ELECTRON-PHONON INTERACTIONS AND RESONANT MULTIPHONON SCATTERING IN HEMATITE (Invited Presentation)

Hematite (α-Fe₂O₃) is a ubiquitous, naturally-occurring semiconductor with a central role in global geochemical cycles and significant promise for photocatalysis and photovoltaic technology. First-row transition metal oxide semiconductors, like hematite, regularly possess strong electron-phonon interactions that limit charge transport. These interactions can be probed via Raman spectroscopy, providing insight into how these materials move electrons in natural and engineered systems. Electron-phonon interactions additionally govern resonant Raman scattering in semiconductors, where the excitation energy is near the band gap energy. Resonance Raman spectroscopy can thus be used to study electron-phonon interactions, and an understanding of electron-phonon interactions can, in turn, elucidate details about the Raman spectrum itself. Despite decades of study, hematite still possesses puzzling resonance behavior and several Raman bands outside of those predicted by group theory, some of which are unassigned.
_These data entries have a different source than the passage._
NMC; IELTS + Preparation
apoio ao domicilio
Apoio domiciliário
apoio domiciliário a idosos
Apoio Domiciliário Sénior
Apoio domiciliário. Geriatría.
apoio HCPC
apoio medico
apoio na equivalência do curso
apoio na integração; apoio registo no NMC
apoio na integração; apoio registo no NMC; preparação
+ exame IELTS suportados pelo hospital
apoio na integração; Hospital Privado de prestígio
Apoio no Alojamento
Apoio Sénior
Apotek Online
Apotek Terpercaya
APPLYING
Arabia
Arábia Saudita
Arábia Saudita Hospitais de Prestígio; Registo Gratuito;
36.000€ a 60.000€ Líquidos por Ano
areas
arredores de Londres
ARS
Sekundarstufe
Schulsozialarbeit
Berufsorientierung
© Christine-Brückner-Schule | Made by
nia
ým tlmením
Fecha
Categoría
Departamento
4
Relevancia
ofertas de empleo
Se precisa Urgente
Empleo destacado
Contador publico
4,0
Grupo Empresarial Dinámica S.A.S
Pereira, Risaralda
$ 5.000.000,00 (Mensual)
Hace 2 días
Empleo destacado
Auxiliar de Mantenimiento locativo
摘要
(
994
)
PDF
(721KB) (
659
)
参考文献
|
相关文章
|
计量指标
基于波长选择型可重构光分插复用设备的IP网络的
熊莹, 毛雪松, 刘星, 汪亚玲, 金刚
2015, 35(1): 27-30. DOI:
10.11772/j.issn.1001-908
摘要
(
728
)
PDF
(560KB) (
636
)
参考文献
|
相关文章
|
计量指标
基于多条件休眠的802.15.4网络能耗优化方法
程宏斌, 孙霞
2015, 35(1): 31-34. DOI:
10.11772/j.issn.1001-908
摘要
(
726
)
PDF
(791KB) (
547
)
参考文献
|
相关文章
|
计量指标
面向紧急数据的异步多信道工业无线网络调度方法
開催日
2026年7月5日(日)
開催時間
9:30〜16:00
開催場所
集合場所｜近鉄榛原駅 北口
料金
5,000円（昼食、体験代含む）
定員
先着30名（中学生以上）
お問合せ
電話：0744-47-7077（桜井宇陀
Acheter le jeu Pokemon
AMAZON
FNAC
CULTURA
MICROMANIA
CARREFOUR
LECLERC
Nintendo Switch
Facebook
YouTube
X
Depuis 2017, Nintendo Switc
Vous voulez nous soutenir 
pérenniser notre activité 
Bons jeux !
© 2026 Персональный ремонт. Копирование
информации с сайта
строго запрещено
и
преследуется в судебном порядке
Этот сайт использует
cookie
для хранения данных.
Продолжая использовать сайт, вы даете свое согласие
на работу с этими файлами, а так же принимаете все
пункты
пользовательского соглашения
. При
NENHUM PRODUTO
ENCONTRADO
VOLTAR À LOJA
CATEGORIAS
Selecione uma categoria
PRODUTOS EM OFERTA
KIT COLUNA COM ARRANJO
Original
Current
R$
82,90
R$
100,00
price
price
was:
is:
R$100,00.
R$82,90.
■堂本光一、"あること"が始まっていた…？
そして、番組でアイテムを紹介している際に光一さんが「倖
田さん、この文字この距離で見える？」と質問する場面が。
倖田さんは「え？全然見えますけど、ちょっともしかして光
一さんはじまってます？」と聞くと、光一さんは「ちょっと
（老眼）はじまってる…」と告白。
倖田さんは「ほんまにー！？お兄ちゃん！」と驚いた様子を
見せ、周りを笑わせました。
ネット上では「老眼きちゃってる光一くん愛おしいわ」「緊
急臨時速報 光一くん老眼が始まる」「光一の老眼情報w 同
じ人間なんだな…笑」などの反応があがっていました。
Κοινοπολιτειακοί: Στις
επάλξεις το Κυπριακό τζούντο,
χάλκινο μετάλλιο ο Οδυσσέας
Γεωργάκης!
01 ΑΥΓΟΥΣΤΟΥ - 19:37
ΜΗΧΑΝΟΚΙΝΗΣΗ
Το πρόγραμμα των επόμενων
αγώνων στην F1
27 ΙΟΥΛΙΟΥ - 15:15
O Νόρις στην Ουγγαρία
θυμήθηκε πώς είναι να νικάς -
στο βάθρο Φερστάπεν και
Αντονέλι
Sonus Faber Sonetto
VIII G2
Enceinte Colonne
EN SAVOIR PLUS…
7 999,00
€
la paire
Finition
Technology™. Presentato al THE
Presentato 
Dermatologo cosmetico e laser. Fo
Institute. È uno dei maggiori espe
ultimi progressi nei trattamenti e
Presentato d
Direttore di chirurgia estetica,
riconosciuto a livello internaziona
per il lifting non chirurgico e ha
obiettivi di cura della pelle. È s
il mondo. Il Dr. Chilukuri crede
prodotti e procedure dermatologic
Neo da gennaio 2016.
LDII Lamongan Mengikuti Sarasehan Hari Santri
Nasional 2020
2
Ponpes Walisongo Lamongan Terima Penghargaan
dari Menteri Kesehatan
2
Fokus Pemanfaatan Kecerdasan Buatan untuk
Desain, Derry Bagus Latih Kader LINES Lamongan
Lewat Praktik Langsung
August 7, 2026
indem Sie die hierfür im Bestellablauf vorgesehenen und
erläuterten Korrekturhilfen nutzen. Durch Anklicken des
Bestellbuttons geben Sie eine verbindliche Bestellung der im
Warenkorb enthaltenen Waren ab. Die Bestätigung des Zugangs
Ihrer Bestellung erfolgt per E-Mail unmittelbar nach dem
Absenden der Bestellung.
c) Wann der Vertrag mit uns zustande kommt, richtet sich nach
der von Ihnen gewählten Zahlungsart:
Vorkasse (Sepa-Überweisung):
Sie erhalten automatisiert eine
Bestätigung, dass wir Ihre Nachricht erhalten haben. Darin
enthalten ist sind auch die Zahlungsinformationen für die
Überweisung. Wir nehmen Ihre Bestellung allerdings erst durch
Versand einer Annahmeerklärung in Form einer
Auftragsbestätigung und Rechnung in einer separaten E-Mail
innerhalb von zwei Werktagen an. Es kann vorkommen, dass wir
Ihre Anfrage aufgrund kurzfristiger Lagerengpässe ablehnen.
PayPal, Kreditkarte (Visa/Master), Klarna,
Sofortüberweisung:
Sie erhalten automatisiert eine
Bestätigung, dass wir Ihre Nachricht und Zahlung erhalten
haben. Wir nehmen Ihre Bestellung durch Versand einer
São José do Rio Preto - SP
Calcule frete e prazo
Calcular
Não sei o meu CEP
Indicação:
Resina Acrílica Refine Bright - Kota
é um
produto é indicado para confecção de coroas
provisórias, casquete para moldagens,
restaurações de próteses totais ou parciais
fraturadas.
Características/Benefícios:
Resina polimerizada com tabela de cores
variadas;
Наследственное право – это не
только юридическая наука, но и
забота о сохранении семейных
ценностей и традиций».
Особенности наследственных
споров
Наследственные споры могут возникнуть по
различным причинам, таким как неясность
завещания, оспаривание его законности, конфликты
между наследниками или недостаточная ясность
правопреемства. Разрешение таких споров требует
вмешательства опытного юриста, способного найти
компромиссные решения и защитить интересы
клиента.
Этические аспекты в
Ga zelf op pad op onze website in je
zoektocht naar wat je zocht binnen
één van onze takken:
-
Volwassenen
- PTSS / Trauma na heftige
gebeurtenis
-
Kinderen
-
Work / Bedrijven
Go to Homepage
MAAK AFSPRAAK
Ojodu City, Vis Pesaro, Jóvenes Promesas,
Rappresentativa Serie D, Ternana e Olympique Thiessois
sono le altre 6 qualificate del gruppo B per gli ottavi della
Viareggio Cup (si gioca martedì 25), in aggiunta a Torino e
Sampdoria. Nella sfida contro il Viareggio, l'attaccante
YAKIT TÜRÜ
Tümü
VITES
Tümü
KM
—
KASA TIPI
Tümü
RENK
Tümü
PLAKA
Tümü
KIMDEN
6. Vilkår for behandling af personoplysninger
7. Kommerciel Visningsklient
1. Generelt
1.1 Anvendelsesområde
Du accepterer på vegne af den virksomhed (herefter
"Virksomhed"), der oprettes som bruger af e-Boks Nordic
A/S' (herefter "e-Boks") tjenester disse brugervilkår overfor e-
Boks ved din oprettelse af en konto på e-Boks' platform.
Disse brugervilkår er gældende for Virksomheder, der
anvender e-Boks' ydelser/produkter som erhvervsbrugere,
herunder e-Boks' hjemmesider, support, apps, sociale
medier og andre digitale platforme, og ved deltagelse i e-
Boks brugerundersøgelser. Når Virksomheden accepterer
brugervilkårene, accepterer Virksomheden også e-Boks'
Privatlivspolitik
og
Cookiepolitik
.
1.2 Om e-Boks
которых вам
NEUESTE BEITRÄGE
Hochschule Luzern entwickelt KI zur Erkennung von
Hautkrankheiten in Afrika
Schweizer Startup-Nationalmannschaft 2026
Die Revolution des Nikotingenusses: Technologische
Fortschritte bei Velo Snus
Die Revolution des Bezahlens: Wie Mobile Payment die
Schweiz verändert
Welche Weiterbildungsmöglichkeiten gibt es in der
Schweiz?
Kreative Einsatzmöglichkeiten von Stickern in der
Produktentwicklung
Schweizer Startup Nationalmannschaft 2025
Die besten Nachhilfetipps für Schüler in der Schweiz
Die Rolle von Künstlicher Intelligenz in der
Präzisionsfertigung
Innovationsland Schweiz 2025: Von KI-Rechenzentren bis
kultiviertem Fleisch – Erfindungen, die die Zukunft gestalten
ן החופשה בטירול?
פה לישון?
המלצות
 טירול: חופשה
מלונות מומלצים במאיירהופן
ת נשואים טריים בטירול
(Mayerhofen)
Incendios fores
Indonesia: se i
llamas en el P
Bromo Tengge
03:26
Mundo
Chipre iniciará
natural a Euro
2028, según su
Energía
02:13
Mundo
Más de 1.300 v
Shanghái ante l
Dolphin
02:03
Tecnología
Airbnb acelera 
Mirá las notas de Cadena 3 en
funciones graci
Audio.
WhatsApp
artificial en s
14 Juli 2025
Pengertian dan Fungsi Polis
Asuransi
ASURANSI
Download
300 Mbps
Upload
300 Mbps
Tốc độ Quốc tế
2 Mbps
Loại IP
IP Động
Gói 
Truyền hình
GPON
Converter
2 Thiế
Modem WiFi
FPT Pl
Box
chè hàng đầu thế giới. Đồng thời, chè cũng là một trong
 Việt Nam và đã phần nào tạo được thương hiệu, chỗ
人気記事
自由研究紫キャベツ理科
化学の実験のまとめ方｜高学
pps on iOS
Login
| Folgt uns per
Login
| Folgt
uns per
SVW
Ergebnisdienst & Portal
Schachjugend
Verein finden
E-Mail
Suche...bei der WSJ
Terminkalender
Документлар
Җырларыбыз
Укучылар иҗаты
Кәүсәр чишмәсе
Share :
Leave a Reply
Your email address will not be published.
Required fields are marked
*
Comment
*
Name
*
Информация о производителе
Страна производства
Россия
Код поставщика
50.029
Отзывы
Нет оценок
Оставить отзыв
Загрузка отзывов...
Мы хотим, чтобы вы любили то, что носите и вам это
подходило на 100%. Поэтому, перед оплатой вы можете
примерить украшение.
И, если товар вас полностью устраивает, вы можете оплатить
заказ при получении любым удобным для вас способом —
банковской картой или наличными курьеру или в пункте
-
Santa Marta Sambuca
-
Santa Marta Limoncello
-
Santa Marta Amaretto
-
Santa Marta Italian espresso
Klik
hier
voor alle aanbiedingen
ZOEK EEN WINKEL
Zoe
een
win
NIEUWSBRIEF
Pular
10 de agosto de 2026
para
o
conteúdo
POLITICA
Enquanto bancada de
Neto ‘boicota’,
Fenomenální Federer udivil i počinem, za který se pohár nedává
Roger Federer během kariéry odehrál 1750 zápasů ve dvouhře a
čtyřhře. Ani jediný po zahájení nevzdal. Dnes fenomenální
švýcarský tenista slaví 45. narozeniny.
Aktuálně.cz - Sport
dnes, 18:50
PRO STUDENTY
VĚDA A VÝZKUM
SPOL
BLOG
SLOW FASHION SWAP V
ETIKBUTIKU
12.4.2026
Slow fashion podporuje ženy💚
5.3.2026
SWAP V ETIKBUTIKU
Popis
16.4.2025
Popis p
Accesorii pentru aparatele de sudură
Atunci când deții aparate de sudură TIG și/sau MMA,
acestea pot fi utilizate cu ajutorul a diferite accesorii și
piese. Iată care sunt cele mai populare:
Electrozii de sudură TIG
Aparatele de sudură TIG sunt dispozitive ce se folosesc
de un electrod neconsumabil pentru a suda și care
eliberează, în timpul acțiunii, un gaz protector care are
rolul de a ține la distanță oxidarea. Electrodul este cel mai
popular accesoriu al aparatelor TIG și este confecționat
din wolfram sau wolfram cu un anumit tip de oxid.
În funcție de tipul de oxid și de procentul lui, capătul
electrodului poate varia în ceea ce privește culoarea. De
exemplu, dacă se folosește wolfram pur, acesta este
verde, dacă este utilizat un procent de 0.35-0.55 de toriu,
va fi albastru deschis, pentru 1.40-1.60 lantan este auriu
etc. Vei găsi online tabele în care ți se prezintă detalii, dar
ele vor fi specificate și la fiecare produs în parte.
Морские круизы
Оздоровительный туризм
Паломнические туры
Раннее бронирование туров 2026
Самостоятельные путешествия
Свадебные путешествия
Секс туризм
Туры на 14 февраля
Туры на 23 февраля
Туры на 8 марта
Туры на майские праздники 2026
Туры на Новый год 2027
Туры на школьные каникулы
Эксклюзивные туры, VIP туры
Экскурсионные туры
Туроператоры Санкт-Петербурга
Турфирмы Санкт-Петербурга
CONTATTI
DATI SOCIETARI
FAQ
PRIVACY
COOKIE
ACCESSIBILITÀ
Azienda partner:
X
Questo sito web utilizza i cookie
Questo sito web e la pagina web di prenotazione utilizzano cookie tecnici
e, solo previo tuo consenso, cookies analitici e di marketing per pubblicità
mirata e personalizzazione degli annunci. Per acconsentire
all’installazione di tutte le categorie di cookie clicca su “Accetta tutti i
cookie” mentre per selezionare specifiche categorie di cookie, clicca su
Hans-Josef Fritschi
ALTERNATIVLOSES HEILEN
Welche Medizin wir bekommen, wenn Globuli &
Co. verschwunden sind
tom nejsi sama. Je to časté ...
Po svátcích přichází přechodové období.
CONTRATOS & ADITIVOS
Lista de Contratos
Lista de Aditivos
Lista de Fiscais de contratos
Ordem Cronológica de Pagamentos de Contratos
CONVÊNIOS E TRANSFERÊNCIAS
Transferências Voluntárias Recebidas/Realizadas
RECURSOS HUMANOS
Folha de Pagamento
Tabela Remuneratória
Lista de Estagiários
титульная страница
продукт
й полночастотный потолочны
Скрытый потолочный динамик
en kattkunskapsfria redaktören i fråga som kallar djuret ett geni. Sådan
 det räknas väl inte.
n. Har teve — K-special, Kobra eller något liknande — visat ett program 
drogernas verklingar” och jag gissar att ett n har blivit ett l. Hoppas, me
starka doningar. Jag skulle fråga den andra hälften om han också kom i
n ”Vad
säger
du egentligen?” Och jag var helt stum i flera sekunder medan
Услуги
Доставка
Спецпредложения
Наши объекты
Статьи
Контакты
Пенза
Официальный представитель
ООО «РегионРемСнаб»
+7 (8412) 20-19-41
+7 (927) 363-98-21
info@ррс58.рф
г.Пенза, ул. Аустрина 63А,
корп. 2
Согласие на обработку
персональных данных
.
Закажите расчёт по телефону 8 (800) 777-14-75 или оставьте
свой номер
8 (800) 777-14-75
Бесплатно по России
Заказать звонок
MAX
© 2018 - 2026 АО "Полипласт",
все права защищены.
In this work, we report the effects of electron-phonon interactions on hematite's Raman spectrum through polarized, resonant, and temperature-dependent Raman spectroscopy. Resonant conditions give rise to the forbidden 1LO band, up to fourth-order LO overtones, and previously unassigned multiphonon bands at 820, 1050, and 1100 cm^-1. For the first time, 3LO and 4LO phonons are reported in hematite, showing that a series of 1-4 LO phonons is activated near the band gap, potentially offering a new method to study radiative or nonradiative recombination pathways. The symmetry and resonance behavior of the induced Raman bands confirms that long-range electron-phonon interactions called Fröhlich interactions are the source of the resonance enhancement. Our findings also show that the putative one magnon (1M) mode at 820 cm^-1 is inconsistent with a 1M assignment through symmetrical polarization behavior and weak temperature dependence, in agreement with isotopically substituted hematite spectra [1]. Comparison to the calculated two-phonon density of states (DOS) substantiated our experimental data and allowed for proposed band assignments of the second-order modes.

References

[1] Massey, M. J., Baier, U., Merlin, R., & Weber, W. H. 1990. Phys Rev B, 41(11), p.7822.